Kolumbien ist ein hoch militarisiertes Land, durchzogen von bewaffneten Konflikten zwischen unterschiedlichen Paramilitärs, den staatlichen Truppen und Guerillagruppen. Auch in den Städten lässt sich die Militarisierung des Alltags bemerken. Nicht nur hochgerüstete Sicherheitsfirmen, auch Polizei- und Militärpräsenz lassen Waffen im Alltag zum Normalzustand werden. Eine friedliche Gesellschaft, so viele Redebeiträge, könne nur ohne diese Militarisierung und Aufrüstung geschaffen werden. In Vierteln mit ständiger Präsenz von Waffen und Gewalt im Alltag wundere es nicht, dass auch die Gewaltbereitschaft der Bevölkerung steige. Gepaart mit Drogen, Kriminalität, Perspektivlosigkeit und hoher Frustration kann diese Gewaltbereitschaft leicht zur Mobilmachung der BewohnerInnen ausgenutzt werden. Das Stadttreffen beschließt, seine Arbeit gegen die Militarisierung und für die Stärkung der Menschenrechte in den Städten zu verbessern.
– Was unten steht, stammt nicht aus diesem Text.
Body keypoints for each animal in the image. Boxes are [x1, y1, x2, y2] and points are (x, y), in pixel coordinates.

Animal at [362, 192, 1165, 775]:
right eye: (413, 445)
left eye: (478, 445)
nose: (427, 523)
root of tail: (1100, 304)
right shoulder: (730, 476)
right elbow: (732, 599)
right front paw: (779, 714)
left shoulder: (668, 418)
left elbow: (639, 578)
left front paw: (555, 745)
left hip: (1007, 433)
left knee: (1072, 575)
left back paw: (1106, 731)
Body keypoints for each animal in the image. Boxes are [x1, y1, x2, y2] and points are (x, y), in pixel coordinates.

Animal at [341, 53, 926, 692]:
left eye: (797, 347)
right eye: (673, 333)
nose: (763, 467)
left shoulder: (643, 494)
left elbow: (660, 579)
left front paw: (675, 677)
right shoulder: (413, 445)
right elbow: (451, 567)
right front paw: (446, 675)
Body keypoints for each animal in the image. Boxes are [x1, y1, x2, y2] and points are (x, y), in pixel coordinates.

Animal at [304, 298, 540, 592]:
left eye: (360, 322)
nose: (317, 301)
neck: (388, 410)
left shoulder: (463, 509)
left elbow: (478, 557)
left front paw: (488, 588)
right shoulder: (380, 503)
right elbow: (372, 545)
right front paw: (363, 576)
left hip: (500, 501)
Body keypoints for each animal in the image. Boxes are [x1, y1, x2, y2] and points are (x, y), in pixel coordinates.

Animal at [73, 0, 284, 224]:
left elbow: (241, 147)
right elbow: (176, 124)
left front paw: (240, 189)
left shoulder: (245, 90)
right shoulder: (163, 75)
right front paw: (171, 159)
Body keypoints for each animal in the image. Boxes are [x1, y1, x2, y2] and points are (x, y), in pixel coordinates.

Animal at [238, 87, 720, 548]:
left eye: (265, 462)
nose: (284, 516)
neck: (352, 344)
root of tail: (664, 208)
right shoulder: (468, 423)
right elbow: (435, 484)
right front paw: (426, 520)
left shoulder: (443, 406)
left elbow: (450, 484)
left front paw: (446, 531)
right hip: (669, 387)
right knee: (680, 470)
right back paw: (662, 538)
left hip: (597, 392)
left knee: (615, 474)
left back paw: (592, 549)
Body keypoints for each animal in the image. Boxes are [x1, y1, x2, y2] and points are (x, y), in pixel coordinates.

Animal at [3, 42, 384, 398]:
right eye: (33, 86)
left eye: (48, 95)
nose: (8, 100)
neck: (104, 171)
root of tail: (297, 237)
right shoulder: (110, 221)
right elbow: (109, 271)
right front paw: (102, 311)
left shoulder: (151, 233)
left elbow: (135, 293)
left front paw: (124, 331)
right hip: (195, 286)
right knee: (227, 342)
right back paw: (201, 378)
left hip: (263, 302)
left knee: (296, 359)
Im Abschlussbericht fordert das Encuentro Urbano vor allem konkrete Verbesserungen der Lebensbedingungen in den Städten, wie kostenlosen öffentlichen Personennahverkehr, die Anbindung der Peripherie an die Zentren zur Teilhabe am öffentlichen Leben und der Kultur sowie kostenloses Wohnen. Mit der Forderung nach kostenlosem Wohnen sind sie vielen Diskussionen der deutschen Linken einen großen Schritt voraus.

  • 1. Der Congreso de los Pueblos ist eine der größten landesweiten Vernetzungsversuche von linken bis linksradikalen Basisorganisationen, Gewerkschaften, Bauernverbänden und NRO, die eine grundlegende Transformation des Landes anstreben.